- [TO DO] Please copy the stretch of the listing below from the line containing "Quand Ken le survivant est en prison" through the line containing "15ème éditi", changing "Année" to "Année de sortie" and leaving everything else as it is. Give only those lines.

START DATA FOR PROCESSING

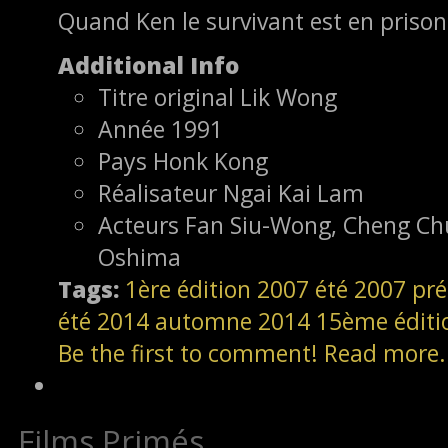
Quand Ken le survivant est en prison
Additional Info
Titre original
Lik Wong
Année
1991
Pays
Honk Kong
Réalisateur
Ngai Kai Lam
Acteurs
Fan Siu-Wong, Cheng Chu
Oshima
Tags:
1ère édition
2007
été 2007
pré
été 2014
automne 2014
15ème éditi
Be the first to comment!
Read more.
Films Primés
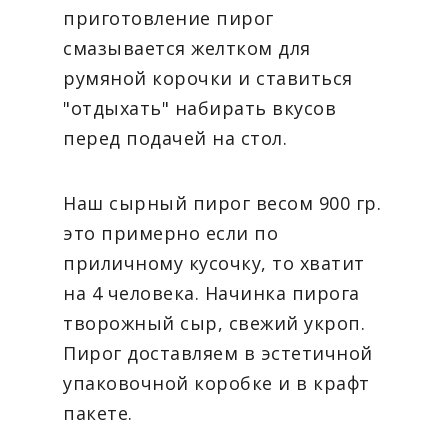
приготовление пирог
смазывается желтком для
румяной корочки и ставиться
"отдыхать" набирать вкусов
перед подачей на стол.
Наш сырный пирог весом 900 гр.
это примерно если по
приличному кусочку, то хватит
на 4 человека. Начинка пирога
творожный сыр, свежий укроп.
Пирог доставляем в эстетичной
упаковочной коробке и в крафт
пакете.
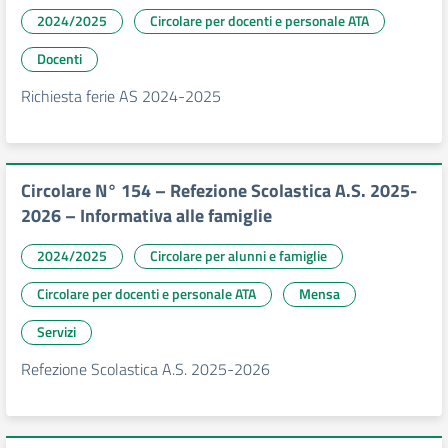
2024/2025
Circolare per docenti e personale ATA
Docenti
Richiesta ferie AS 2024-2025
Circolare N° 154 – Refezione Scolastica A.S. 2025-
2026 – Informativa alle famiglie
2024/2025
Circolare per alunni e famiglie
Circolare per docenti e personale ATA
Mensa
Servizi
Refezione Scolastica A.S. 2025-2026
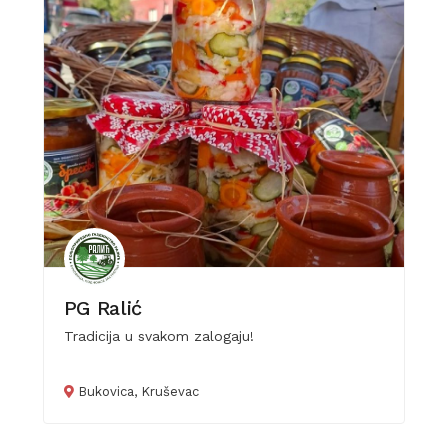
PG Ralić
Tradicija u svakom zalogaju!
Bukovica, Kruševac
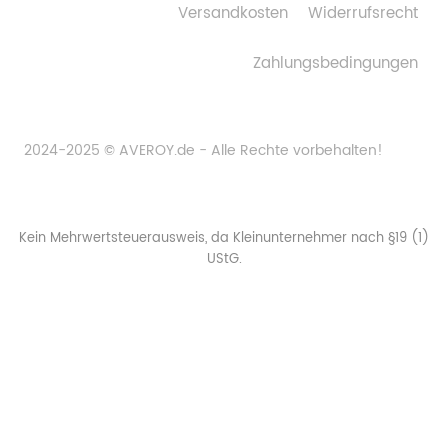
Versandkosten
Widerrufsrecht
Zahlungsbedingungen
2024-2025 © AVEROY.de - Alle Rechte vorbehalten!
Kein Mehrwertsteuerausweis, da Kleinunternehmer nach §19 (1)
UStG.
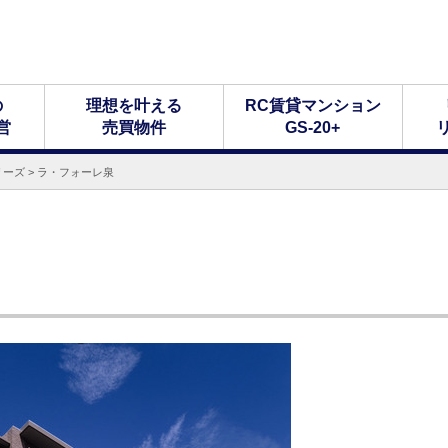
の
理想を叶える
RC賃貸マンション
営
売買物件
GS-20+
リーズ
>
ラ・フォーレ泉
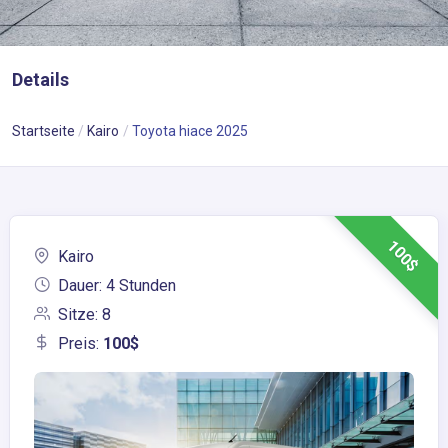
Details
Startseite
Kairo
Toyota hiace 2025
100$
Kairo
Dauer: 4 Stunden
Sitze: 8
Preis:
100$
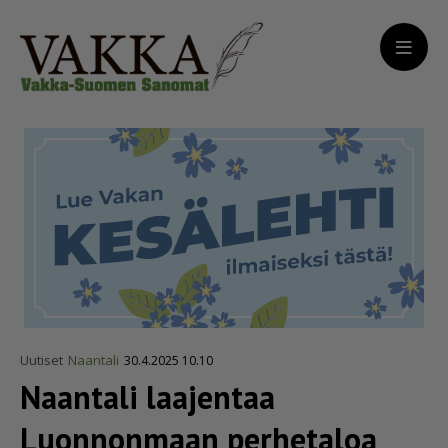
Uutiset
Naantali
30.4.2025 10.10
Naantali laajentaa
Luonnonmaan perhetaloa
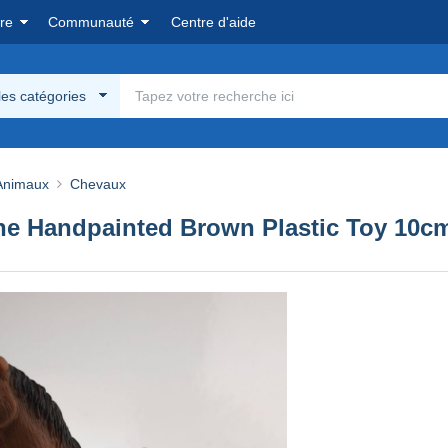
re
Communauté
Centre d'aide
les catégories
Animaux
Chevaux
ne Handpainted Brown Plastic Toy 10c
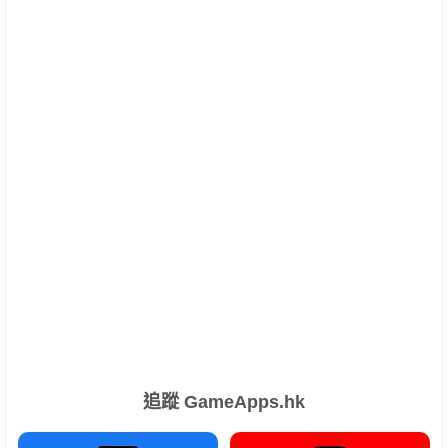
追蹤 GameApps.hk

END DATA FOR PROCESSING
START DATA FOR PROCESSING

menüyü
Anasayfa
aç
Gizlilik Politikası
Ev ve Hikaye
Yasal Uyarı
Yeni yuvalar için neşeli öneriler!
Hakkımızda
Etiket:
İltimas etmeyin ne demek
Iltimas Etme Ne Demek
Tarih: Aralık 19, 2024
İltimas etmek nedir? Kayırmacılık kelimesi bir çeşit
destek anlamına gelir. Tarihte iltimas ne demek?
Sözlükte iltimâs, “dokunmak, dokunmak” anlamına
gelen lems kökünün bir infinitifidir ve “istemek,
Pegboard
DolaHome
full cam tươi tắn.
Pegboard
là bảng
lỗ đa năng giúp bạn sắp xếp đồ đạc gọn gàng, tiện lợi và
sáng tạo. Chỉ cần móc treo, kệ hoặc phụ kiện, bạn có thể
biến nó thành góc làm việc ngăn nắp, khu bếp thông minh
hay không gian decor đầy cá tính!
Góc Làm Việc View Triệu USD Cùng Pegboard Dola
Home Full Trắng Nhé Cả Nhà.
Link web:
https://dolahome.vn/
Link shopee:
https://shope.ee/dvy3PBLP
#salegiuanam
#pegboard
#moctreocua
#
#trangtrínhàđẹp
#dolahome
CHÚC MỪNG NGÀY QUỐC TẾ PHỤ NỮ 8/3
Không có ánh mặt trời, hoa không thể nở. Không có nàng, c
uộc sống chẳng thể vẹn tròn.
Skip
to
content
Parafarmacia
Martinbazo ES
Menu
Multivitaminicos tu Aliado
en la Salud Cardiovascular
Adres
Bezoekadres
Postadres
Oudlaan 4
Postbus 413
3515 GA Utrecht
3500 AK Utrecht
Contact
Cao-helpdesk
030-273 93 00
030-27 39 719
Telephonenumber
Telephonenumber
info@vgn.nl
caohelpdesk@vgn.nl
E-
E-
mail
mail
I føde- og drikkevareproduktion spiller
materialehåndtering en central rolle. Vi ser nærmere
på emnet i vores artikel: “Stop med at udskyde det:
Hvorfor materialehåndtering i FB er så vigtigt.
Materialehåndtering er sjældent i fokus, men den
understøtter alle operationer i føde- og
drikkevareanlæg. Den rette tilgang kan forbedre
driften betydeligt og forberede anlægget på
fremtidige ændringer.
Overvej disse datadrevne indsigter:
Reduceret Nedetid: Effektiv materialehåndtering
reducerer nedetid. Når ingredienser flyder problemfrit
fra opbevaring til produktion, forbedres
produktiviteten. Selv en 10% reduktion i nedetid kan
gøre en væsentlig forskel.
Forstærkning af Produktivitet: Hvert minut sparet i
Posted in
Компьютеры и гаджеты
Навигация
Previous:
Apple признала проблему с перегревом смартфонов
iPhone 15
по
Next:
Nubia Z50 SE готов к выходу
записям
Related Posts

END DATA FOR PROCESSING

- [SOLUTION TO THIS EXERCISE]
Quand Ken le survivant est en prison
Additional Info
Titre original
Lik Wong
Année de sortie
1991
Pays
Honk Kong
Réalisateur
Ngai Kai Lam
Acteurs
Fan Siu-Wong, Cheng Chu
Oshima
Tags:
1ère édition
2007
été 2007
pré
été 2014
automne 2014
15ème éditi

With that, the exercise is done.